The one thing the current release does not contain is the numbers. The scorer references its weights from a parameters module — p::FAVORITE_WEIGHT, p::REPLY_WEIGHT, and so on — and that module's values are absent from the published repository. We checked the full tree at the pinned commit. Anyone quoting current numeric weights for the X algorithm is guessing.

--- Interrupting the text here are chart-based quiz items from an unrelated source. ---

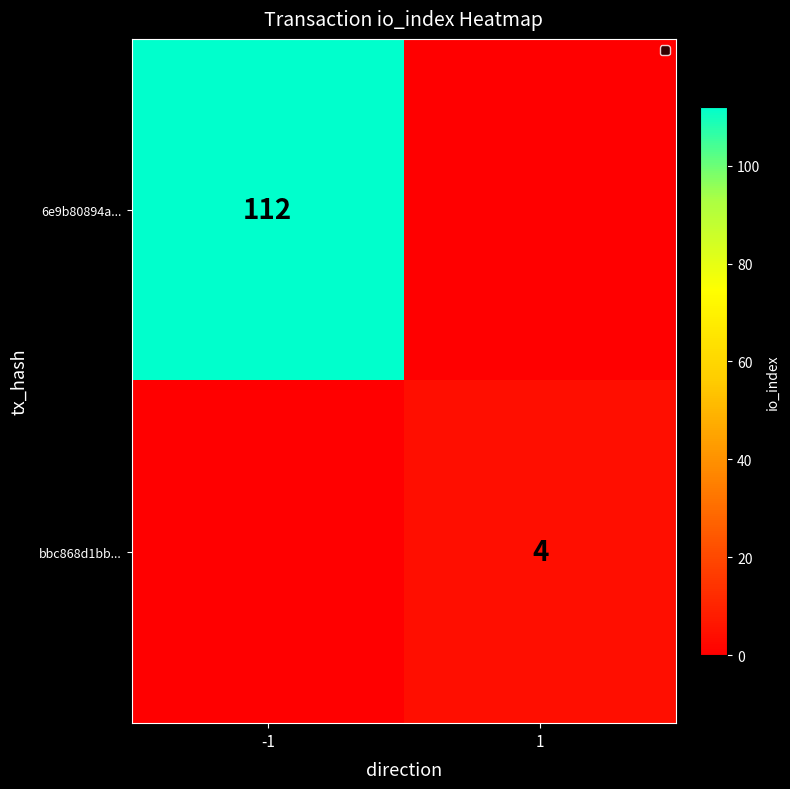

True or false: 6e9b80894a... has a value of 112 at -1.

True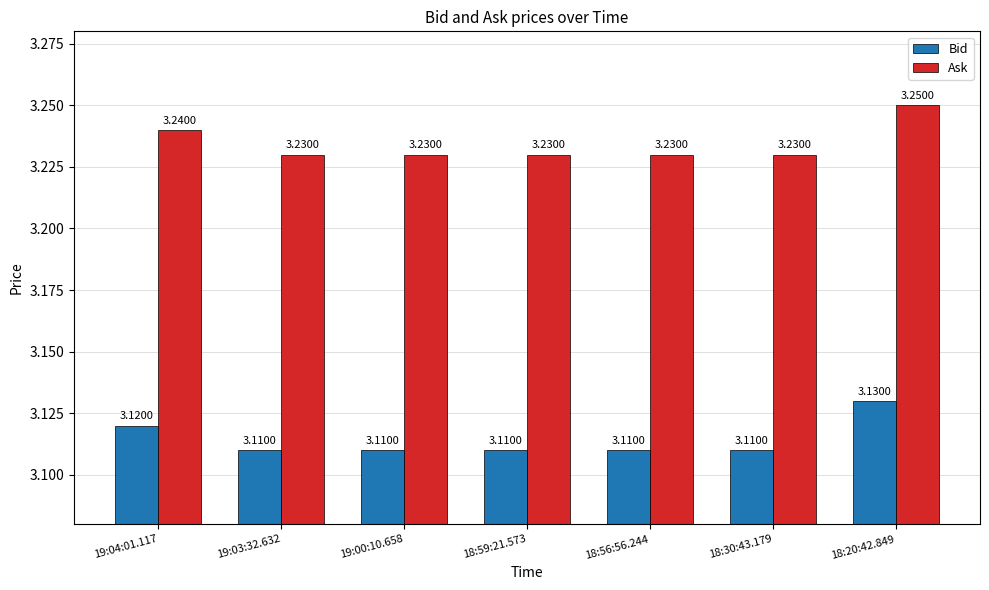

What is the sum of all Ask values?

22.6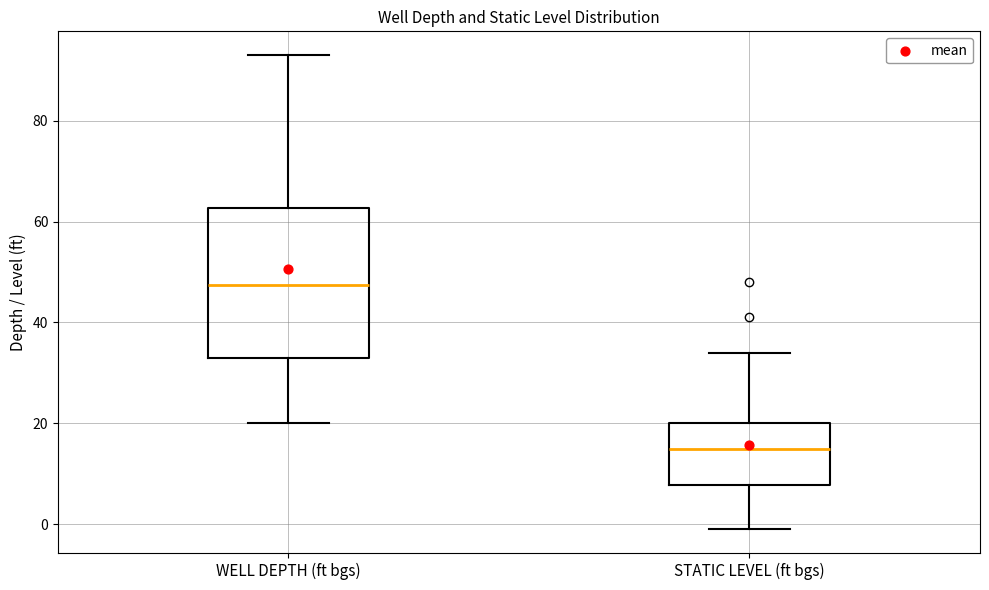

Reading left to right, transcribe this box plot: for each box, give where its median line is, the range the box spans, and where its two whiskers end, as read against the y-axis. The values are not printed on the chart, so give them approximately, as read against the axis.

WELL DEPTH (ft bgs): median 48, box 34 to 62, whiskers 20 to 94
STATIC LEVEL (ft bgs): median 16, box 8 to 20, whiskers 0 to 34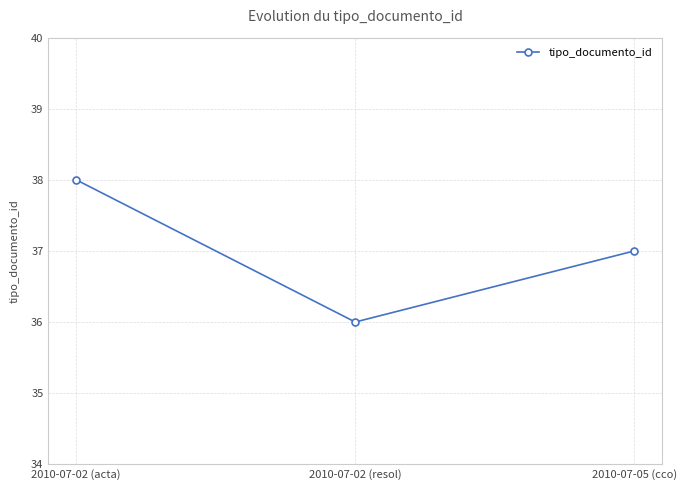

What position from the left is 2010-07-02 (resol)?

2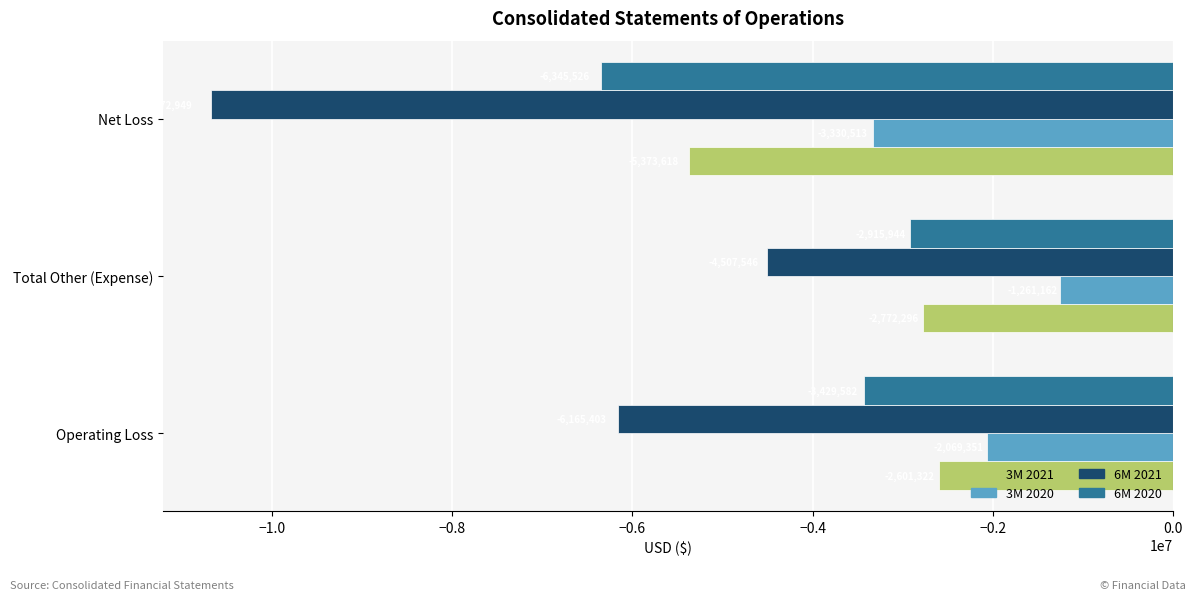

Read the 3M 2020 value at Operating Loss.

-2069351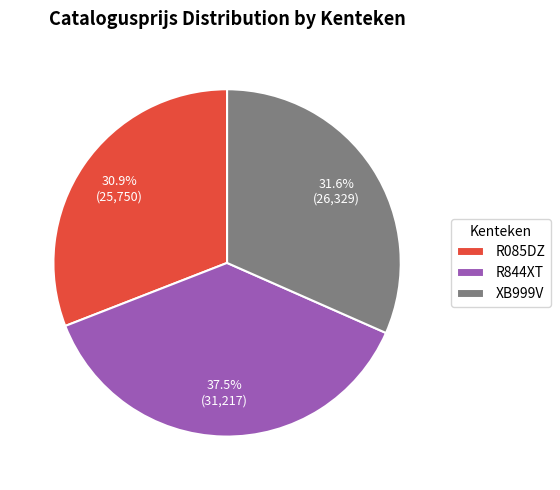

Is R844XT the majority of the pie?

No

UNKNOWN0bfc279verified 2026-06-12
The numeric values of the current weights are not included in the open-source release: weighted_scorer.rs references a params module (e.g. p::FAVORITE_WEIGHT, p::REPLY_WEIGHT) whose values are not present anywhere in the published repository.
xai-org/x-algorithm (verified by direct inspection of the full repository tree at the pinned SHA) — home-mixer/scorers/weighted_scorer.rs references crate::params; no params definitions with weight values exist in the releaseabsence verified at the pinned SHA; values may be published in a future release

It is also worth scoping honestly: "the open-source repo is the production system" is X's own characterization. The code is the best public evidence that exists, but only X can prove the deployed system matches it at any given moment.

What this means for you

Stop optimizing for the 2023 table — anyone selling you a "13.5x replies" strategy is working from a superseded system. What the current code does give you is a precise map of which actions matter: replies, reposts, quotes, profile clicks, dwell, shares (including private shares via DM and copied links), and follows on the positive side; "not interested," blocks, mutes, and reports on the negative side. The practical strategy that survives the rewrite is simple to state: maximize the probability of the positive actions and minimize the probability of the negative ones — because that is, literally and citably, the equation.